SOMETHING AS simple as calibrating your planter this winter may affect your bottom line in 2001 — as much as the introduction of hybrid seed corn did in 1926.

“Once trained professionals make adjustments, a planter meter is ready for the season. You can make the most of your seed investment through optimum seed spacing. Knowing you've done the best planting job possible relieves a lot of anxiety. In the end, you can see ‘picket fence stands’ when the corn begins to grow.”

Research results recently released by Pioneer Hi-Bred International, Inc., Des Moines, Iowa, show an average yield increase of four bushels per acre when finger-pickup-style planters are properly repaired and calibrated. This type of meter is typically found in John Deere, Kinze and White planters.

“Our research shows for an investment of approximately 85 cents per acre, growers received an average of $8 per acre in increased yield as a result of properly calibrating their planters,” says Tom Doerge, Ph.D., agronomy research manager for Pioneer in Johnston, Iowa.

Estimates are based on $2 per bushel corn prices and planting average of 600 acres. “An increase of just one-half bushel per acre is needed to make the calibration service pay for itself, yet the producers who participated in the study, on average, saw a four-bushel-per-acre yield advantage.

“Eighty producers cooperated with Pioneer to conduct nearly 100 on-farm, split-planter comparisons in 11 states and two Canadian provinces. In the split-planter studies, planter meters on one-half of the machines were properly repaired and calibrated for the seed size being planted while the other meters were left alone.

Yields were compared across the field to determine the difference between calibrated and un-calibrated meters. Results ranged from an increase of 23 bushels per acre to no improvement and varied in relation to the condition of the individual planter.

Pioneer agronomists estimate that yield losses due to non-uniformity of planting spacing often range between three and five bushels per acre for modern planters and may exceed 10 bushels per acre with poorly maintained, maladjusted or older planters.

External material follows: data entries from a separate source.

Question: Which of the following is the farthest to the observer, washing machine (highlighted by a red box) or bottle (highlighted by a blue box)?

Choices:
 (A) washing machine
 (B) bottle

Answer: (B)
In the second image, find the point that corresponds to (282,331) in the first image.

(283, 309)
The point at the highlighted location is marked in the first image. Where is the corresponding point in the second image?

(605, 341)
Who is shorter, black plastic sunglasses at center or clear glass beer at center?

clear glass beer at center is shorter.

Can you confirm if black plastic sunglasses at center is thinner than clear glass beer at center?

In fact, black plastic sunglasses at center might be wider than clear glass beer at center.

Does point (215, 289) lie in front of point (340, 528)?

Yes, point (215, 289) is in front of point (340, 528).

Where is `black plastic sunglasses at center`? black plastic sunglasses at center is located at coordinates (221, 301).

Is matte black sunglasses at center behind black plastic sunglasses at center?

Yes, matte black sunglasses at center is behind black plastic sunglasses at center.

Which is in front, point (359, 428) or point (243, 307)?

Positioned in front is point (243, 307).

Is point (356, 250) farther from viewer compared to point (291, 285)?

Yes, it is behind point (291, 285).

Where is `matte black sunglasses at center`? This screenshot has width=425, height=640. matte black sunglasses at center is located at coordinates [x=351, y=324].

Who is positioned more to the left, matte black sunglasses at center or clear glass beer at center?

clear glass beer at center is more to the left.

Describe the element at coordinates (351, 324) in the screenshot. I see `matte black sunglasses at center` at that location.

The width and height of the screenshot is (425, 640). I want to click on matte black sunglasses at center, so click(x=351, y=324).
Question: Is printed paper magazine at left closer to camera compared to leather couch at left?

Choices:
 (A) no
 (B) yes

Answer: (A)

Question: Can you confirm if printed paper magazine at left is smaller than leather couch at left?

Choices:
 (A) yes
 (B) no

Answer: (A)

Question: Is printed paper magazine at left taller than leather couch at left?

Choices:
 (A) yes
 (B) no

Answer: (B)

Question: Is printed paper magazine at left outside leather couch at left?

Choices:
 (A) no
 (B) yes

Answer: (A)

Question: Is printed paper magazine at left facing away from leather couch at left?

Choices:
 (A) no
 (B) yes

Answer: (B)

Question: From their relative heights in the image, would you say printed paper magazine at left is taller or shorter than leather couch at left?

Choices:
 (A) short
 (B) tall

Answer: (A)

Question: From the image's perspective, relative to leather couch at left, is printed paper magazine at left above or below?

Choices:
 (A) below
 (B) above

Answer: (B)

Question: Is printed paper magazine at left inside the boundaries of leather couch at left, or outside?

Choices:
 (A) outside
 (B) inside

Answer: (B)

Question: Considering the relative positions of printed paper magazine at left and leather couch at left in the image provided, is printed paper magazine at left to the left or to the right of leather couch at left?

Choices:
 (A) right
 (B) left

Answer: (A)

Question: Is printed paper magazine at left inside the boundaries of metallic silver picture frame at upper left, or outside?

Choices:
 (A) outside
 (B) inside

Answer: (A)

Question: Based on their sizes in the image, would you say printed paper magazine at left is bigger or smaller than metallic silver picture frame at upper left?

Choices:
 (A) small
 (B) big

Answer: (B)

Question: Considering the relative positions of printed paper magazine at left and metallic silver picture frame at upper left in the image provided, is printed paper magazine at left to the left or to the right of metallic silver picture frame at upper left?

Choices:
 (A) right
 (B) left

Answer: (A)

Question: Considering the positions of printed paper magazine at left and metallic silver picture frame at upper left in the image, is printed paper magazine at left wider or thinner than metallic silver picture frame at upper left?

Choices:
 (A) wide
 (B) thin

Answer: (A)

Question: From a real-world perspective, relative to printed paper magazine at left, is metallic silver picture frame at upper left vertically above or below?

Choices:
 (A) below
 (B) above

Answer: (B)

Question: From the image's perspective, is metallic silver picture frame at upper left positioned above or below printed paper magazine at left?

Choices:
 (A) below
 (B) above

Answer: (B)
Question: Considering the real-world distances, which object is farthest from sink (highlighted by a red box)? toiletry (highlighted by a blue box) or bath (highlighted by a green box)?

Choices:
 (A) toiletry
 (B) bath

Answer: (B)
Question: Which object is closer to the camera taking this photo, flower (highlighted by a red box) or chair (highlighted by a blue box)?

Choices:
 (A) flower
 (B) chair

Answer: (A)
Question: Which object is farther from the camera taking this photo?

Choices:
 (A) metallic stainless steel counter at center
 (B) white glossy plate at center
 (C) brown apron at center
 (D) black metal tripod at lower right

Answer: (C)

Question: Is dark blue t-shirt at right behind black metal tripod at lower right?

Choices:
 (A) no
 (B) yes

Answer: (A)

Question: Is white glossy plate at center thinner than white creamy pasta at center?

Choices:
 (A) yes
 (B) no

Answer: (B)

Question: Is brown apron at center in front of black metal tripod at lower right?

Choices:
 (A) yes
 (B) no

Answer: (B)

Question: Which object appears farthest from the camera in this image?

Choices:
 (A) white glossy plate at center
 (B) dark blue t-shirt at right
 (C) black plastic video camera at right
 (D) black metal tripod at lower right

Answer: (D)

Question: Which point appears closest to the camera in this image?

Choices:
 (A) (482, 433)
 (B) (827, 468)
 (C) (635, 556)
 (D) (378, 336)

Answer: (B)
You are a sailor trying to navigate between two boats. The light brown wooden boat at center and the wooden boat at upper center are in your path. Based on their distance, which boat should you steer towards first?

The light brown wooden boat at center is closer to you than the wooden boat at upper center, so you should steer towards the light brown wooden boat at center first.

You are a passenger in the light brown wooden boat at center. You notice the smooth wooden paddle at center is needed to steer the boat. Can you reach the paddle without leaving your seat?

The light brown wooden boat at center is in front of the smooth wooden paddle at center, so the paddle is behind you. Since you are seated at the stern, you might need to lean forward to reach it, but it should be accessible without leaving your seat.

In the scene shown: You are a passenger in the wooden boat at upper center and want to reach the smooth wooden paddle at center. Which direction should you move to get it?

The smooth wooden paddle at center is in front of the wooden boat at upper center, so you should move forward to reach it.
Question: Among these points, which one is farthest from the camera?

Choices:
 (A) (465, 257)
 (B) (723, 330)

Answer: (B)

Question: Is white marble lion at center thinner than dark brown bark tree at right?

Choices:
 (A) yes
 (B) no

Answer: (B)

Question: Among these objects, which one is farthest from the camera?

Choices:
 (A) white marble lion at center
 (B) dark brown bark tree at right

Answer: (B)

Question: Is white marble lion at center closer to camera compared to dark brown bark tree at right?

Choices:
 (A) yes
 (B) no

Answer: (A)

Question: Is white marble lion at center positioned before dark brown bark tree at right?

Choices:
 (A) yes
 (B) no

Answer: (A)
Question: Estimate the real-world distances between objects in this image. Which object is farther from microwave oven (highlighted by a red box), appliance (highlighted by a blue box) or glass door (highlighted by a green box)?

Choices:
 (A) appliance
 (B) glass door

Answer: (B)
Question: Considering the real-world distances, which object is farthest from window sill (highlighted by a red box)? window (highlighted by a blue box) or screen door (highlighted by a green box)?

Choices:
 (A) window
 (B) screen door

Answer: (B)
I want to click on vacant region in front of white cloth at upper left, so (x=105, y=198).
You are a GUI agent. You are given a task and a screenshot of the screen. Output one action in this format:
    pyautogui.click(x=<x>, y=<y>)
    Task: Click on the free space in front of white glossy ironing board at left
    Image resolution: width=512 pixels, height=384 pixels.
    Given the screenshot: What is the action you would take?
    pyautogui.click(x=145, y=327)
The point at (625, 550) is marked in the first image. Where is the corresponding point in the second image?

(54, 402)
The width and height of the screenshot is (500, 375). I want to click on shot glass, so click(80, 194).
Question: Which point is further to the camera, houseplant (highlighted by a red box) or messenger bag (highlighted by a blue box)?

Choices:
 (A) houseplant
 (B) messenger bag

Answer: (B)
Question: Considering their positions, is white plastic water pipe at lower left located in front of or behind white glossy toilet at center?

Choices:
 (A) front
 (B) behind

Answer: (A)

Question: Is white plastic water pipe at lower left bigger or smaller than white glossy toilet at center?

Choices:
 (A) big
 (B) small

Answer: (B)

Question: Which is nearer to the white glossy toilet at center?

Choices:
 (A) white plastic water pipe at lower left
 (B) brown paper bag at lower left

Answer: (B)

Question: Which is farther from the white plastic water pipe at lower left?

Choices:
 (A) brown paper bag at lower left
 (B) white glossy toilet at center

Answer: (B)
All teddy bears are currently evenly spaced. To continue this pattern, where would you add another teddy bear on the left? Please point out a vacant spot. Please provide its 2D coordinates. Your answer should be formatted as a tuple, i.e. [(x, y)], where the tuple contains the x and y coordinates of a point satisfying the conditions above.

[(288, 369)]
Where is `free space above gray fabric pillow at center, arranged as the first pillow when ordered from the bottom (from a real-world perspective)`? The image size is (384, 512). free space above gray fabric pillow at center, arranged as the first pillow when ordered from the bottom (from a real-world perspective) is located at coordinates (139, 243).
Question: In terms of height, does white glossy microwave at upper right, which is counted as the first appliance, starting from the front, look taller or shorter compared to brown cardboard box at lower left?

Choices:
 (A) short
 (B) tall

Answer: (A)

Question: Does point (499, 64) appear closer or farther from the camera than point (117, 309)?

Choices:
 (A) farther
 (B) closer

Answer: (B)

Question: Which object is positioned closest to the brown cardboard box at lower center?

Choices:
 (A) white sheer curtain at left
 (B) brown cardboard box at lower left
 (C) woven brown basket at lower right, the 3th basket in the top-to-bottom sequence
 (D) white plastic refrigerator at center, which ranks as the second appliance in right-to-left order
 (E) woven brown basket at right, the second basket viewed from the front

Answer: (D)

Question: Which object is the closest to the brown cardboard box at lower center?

If a planter is not properly calibrated, conditions such as high planting speeds, very small seed or a rough seedbed sometimes found in no-till can magnify stand variability problems.

“Yield gains are more dramatic when planter meters are very worn or are in poor repair, but one cannot assume that meters on a new planter unit are functioning properly,” adds Doerge.

“Sometimes belts on new units are warped or they are in backwards. Although such cases are the exception rather than the rule, it's a good idea to check all planter units to maximize yield potential.”

The primary goal of the split-planter research project was to better understand the effect of MeterMax System planter adjustment on plant spacing uniformity and yields, says Doerge.

The MeterMax System, which was developed by Precision Planting of Tremont, Ill., performs meter inspection and performance evaluation, reconditioning and precision calibration.

The real benefit of this system is that meters can be set to specific seed size so growers can visually see skips and doubles on pre-calibrated planters without having to plant their fields, adds Whitaker.

“Once trained professionals make adjustments, a planter meter is ready for the season,” Whitaker says. “You can make the most of your seed investment through optimum seed spacing. Knowing you've done the best planting job possible relieves a lot of anxiety. In the end, you can see ‘picket fence stands’ when the corn begins to grow.”